Sri Lanka fails to sell 50-pct of bonds at final auction as rates rise

Sri Lanka failed to sell 50 percent of the volume of a 100 billion rupee bond auction, the final for 2021, data from the state debt office showed, as rates rose and the country faced severe foreign exchange shortages from mostly liquidity injected to sterilize interventions.

The office offered 50 billion rupees of 15.01.2033 bond and sold all at 12.06 percent.

On December 12, 15.03.2021 bonds were sold at 11.61 percent. The security was quoted around 11.85/12.05 percent before the auction.

The debt office rejected all bids for 15 billion rupees of 01.08.2025 bonds despite getting 36 billion rupees.

It also rejected all 38.3 billion rupees of bid for 25 billion rupees of 15 June 2027 bonds.

Sri Lanka is facing external default and rating of ‘CC’ after the central bank placed price controls on bonds and printed unprecedented volumes of money.

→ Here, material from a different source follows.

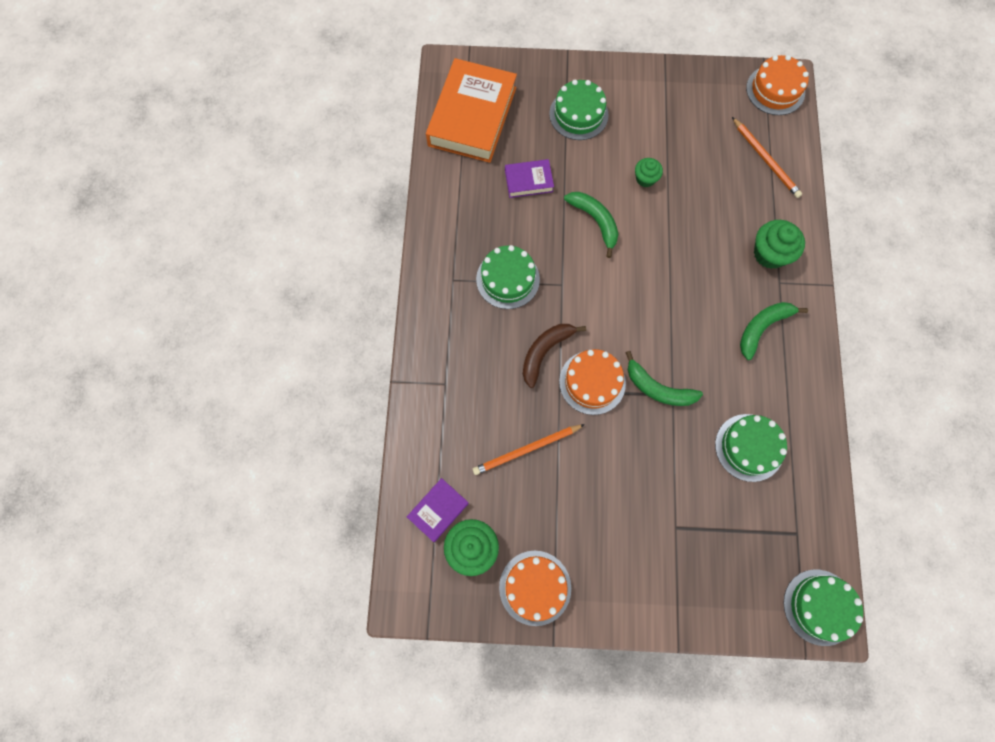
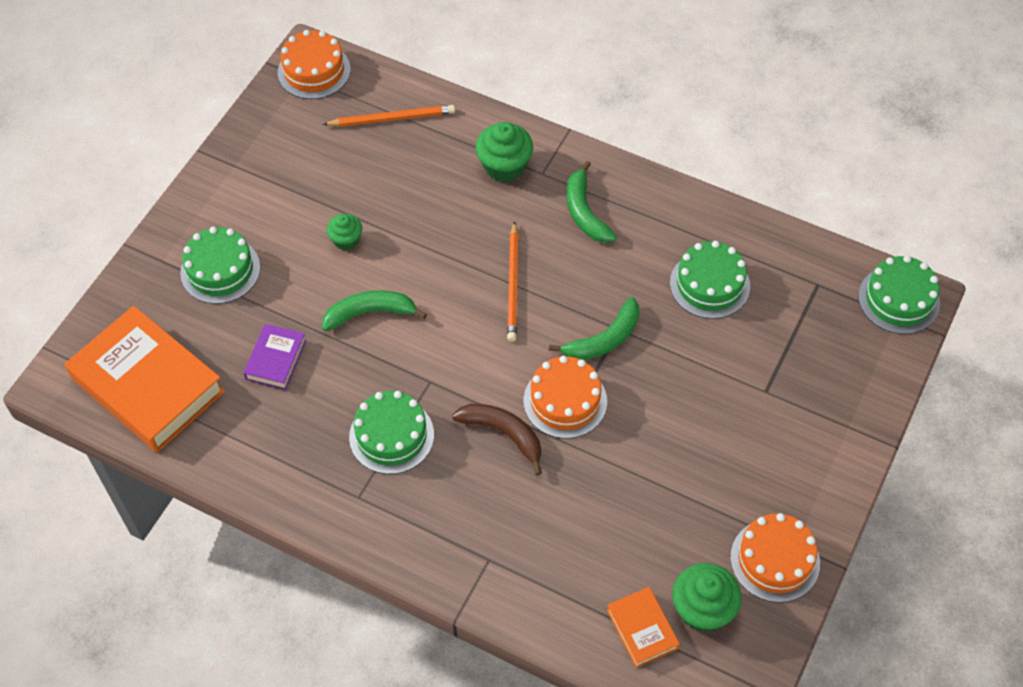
camera: 65 degrees left, 15 degrees down
(438, 510) = (642, 629): purple book -> orange book
(526, 450) = (612, 503): orange pencil -> orange pencil (513, 284)
(545, 352) = (504, 434): brown banana -> brown banana turned 150 degrees clockwise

It then had to spend reserves to exchange the money for dollars as the newly printed money triggered a balance of payments deficit.

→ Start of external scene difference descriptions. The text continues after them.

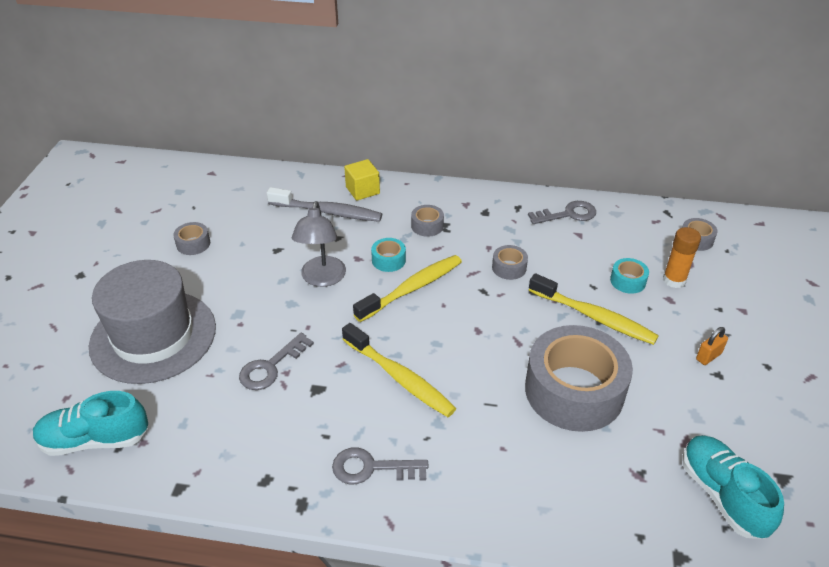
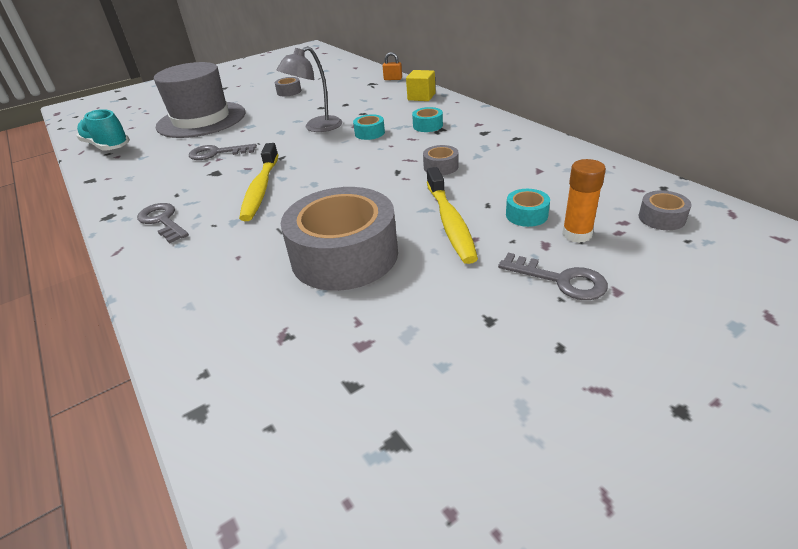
camera: 50 degrees right, 5 degrees down
(328, 212) = (381, 100): grey toothbrush -> none
(412, 288) = (355, 151): yellow toothbrush -> none
(427, 226) = (428, 126): grey tape -> turquoise tape
(568, 214) = (552, 155): grey key -> grey key (560, 280)
(708, 356) = (505, 302): orange padlock -> orange padlock (393, 79)
(722, 495) = (315, 403): turquoise shoe -> none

Some of the bonds that were repaid with printed money does not correspond to the current year deficit but to prior years.

On January 03, about 97.5 billion rupees of bonds and another estimated 50 billion rupee coupon is due.

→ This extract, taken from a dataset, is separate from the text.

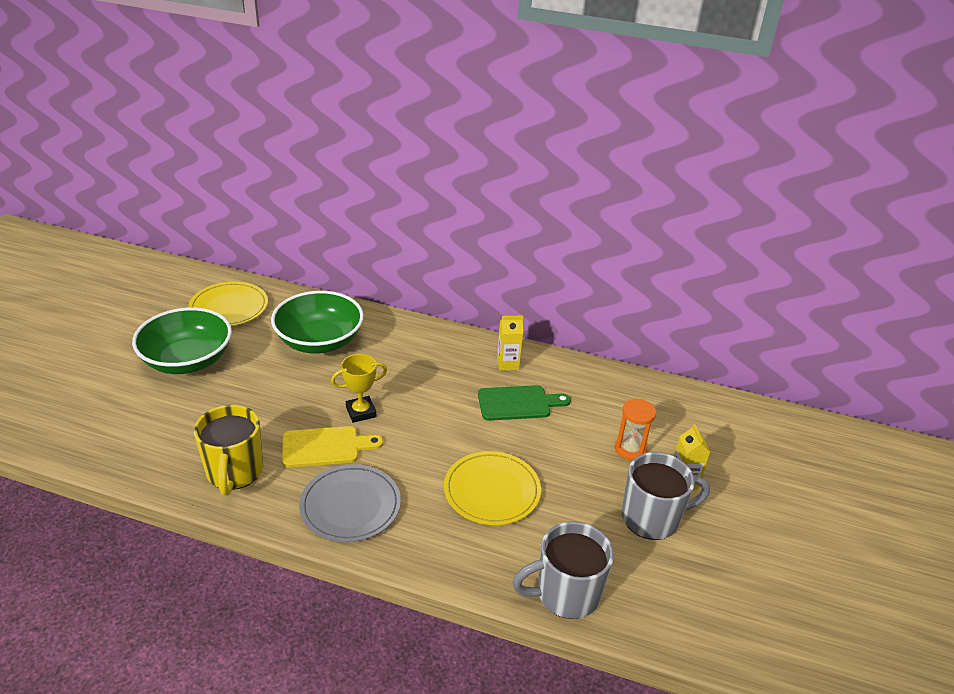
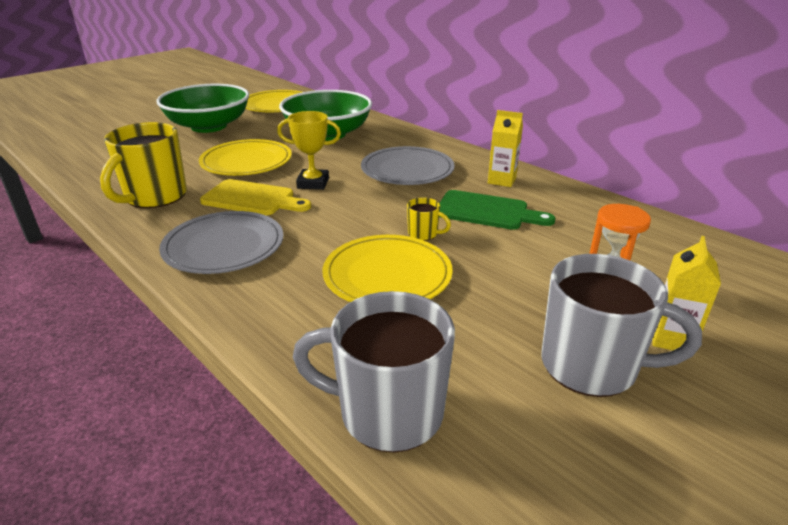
camera: 30 degrees right, 5 degrees down
(276, 402) = (246, 162): none -> yellow plate
(426, 372) = (407, 170): none -> grey plate
(489, 442) = (423, 234): none -> yellow mug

When the holders of bond get the printed money, they will spend or save in banks, which in turn will give them out as credit, instead of raising new deposits, creating a forex shortage.

Remaining foreign reserves will be lost when the central bank gives convertibility to the new rupees.

A budget deficit will create inflation and balance of payments trouble only if the central bank prints money to accommodate it and keep rates down to boost credit artificially with ‘legally counterfeited’ fiat paper money.

“[We are making] it possible for the public to convert Government securities into money to expand the money supply.. . ,” Federal Reserve Governor Mariner Eccles said in 1951 as the agency was forced to buy World War I bonds to keep rates down.

“We are almost solely responsible for this inflation. …[T]he whole question of having rationing and price controls is due to the fact that we have this monetary inflation, and this committee is the only agency in existence that can curb and stop the growth of money.. . . ”

Sri Lanka has lifted most price controls on goods, but forex shortages are continuing.